Afrique : L’accès à l’éducation secondaire, un défi persistant malgré les avancées
Nairobi, Kenya – L’accès à une éducation de qualité reste un défi majeur en Afrique, particulièrement au niveau secondaire. Si des progrès significatifs ont été réalisés dans l’éducation primaire, les coûts prohibitifs continuent de priver des millions d’enfants de la possibilité de poursuivre leurs études, selon une analyze récente.
L’investissement dans la petite enfance est reconnu comme l’intervention la plus efficace en matière de développement du capital humain, avec un retour sur investissement supérieur à toute autre action. Pourtant, dans de nombreux pays africains, l’éducation préscolaire reste largement inaccessible, faute de financement gouvernemental et de moyens financiers pour les familles.
Le passage au secondaire représente un nouveau palier de difficultés. Moins de 60% des enfants à travers le monde terminent leurs études secondaires, et la situation est particulièrement préoccupante en Afrique. Les frais de scolarité, les fournitures et les coûts indirects liés à la scolarisation constituent des obstacles insurmontables pour de nombreuses familles.
Des initiatives prometteuses, mais des défis de mise en œuvre
Plusieurs pays africains ont pris des mesures audacieuses pour améliorer l’accès à l’éducation. Le Ghana, pionnier en la matière, a étendu son program d’éducation de base universelle gratuite et obligatoire au secondaire en 2017. Cette politique a entraîné une augmentation significative des taux d’inscription, notamment chez les filles issues de familles monoparentales, et une réduction de la pauvreté.
D’autres nations, comme le Rwanda, le Kenya et l’Afrique du Sud, ont également mis en place des programmes de gratuité du secondaire, suivis par Madagascar, la Sierra Leone, le Malawi, la Namibie, la Tanzanie et la Zambie. Le Soudan du Sud, où 70% des enfants ne sont pas scolarisés, a annoncé en 2023 son intention d’introduire l’enseignement secondaire gratuit.

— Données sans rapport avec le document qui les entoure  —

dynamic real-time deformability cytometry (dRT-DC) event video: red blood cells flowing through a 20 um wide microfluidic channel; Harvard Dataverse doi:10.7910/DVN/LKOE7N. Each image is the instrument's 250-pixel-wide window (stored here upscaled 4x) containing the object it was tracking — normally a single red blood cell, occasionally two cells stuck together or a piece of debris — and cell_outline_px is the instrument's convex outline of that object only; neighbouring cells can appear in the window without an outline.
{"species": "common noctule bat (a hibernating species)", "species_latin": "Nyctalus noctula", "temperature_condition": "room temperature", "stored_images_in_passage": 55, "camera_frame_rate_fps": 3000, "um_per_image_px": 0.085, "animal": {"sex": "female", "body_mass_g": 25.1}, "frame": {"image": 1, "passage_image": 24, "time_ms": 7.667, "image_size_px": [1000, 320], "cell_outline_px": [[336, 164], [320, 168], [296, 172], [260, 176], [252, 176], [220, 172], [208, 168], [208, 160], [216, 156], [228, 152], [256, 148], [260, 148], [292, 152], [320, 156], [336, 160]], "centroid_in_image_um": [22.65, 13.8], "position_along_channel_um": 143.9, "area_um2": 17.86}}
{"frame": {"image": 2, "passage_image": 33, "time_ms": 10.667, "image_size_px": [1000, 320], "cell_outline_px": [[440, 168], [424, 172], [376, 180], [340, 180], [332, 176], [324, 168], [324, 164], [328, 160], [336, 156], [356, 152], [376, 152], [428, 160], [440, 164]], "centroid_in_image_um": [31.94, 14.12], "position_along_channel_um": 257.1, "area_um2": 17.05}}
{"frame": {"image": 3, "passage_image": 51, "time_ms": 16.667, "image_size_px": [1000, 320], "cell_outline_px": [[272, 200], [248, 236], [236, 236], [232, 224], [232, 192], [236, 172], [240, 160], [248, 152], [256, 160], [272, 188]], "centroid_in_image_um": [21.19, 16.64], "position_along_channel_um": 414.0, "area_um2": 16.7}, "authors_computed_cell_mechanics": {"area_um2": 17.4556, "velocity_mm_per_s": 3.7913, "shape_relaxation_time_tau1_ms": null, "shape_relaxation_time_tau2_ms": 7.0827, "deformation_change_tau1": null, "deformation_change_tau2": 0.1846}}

Cependant, la mise en œuvre de ces politiques se heurte à des obstacles majeurs.Le manque de liquidités des gouvernements entraîne des retards de paiement des enseignants, dont les salaires sont souvent insuffisants face à l’inflation galopante. Dans de nombreux cas, des écoles communautaires sont créées pour pallier le manque d’infrastructures, mais elles sont souvent confrontées à un manque de personnel qualifié.
Un enjeu crucial pour l’avenir du continent
L’éducation est un pilier essentiel du développement économique et social. Investir dans l’éducation de la jeunesse africaine est crucial pour construire un avenir plus prospère et équitable. Si les initiatives de gratuité de l’éducation sont une étape importante, elles doivent être accompagnées d’un financement adéquat, d’une amélioration des conditions de travail des enseignants et d’un renforcement de la qualité de l’enseignement.
L’accès à l’éducation n’est pas seulement un droit fondamental, mais aussi un investissement stratégique pour l’avenir de l’Afrique et du monde. La communauté internationale doit redoubler d’efforts pour soutenir les pays africains dans leur quête d’une éducation accessible et de qualité pour tous.